Monday, November 26, 2012

Weekly Commentary November 26th, 2012

The Markets

What fiscal cliff? 

Stock prices rose last week to their best weekly gain in five months as investors cheered the start of the holiday shopping season, encouraging economic data from Germany and China, improved housing data, and confidence from President Obama and Congressional leaders that the fiscal cliff will be avoided.

Is this the beginning of a “Santa Claus rally?”

Jordan Kotick, global head of technical strategy at Barclays, told CNBC, “We are about to head into the best seasonal time for the equity market.” Despite this seasonal tailwind, the market’s near-term direction may still depend on how Washington handles the pending budget and tax cliff. So far, the market seems to be pricing in a compromise that will avoid the worst-case scenario.

Beyond the fiscal cliff and a potential Santa Claus rally, what’s in store for the U.S. economy? Well, here’s a not-so optimistic take from famed money manager Jeremy Grantham:

The U.S. GDP growth rate that we have become accustomed to for over a hundred years – in excess of 3% a year – is not just hiding behind temporary setbacks. It is gone forever. Yet, most business people (and the Fed) assume that economic growth will recover to its old rates.

In his view, our economy will grow at a snail’s pace of about 1 percent per year after inflation for the next several decades. Without getting bogged down in details, his gloomy case rests on population and productivity changes.

However, there are some potential bright spots on the horizon. Please read the second half of this commentary to learn about one important part of our economy that could turn Grantham’s pessimistic view upside down.


THE YEARS 2020, 2030, AND 2035 could turn out to be pivotal years for the United States and the geopolitics of global energy. Here’s why. The International Energy Agency (IEA) predicts the following will happen by those years:

·         2020 – The U.S. will overtake Saudi Arabia as the world’s largest producer of crude oil.

·         2030 – The U.S. will become a net exporter of crude oil.

·         2035 – The U.S. will become effectively self-sufficient in meeting its total energy needs through domestic sources.

Source: International Energy Agency World Energy Outlook 2012

Today, the U.S. imports about 20 percent of its total energy needs. Can you imagine a world in which the U.S. is energy self-sufficient and not beholden to foreign energy sources? This could deliver a huge boost to our economy.

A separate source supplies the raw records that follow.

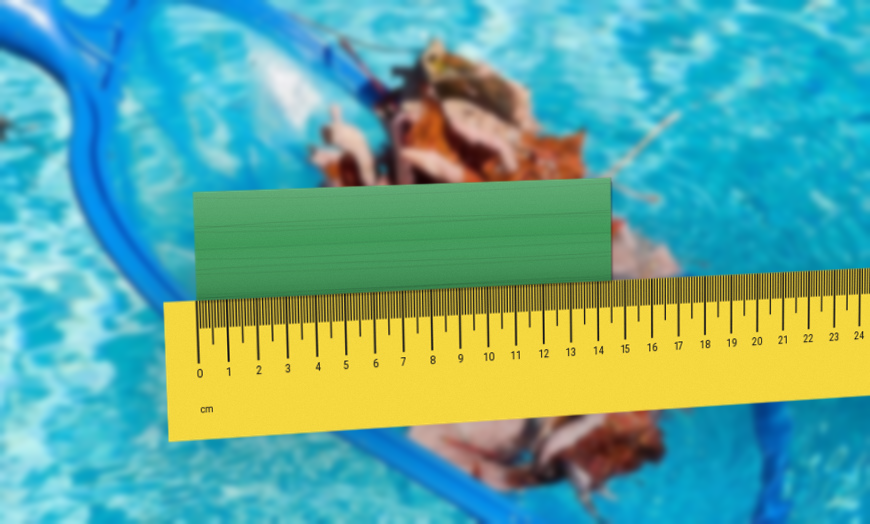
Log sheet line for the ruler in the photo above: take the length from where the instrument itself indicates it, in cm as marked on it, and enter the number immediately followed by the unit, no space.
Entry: 14.5cm
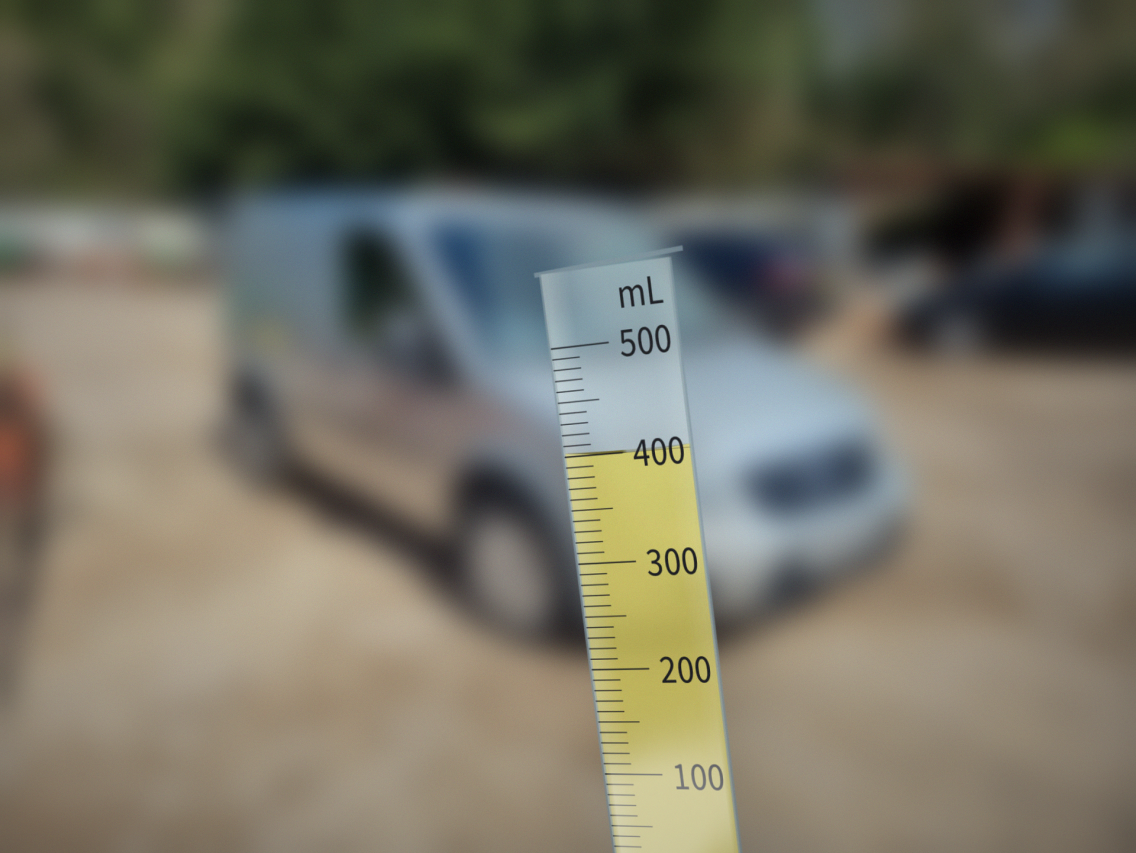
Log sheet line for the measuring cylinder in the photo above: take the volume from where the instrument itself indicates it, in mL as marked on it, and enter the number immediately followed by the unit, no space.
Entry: 400mL
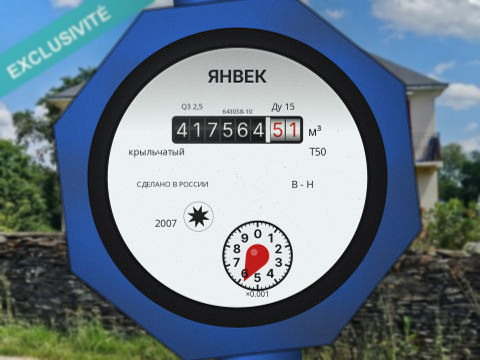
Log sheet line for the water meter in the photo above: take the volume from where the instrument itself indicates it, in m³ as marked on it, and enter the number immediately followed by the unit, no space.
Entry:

Five years ago, the IEA predicted the U.S. would pump 10.1 million barrels of oil per day by 2020. In this year’s report, the IEA’s new estimate is 11.1 million barrels per day by 2020. This projected increase in production is, “driven by the faster-than-expected development of hydrocarbon resources locked in shale and other tight rock that have just started to be unlocked by a new combination of technologies called hydraulic fracturing,” according to MarketWatch.

So, we have Jeremy Grantham stating the bear case for the U.S. economy then we have the IEA publishing a report that puts the U.S. in the driver’s seat for the world energy market in the next couple decades.

Now, here’s the thing. Both Grantham and the IEA are making long-range forecasts based on data available today. Yet, we know things can change just as the IEA raised its oil production estimate from 10.1 million barrels of oil per day to 11.1 million.

Trends take time to develop and then, all of a sudden, they could change due to some new technology – as in the case of  “fracking.” We do keep an eye on these long-term trends, but we also understand that investment decisions to buy and sell have to be made based on what’s happening now. This “bi-focal” approach is one of the many tools we use to manage your assets.
 

Weekly Focus – Really?

“Whoever said money can't buy happiness simply didn't know where to go shopping.”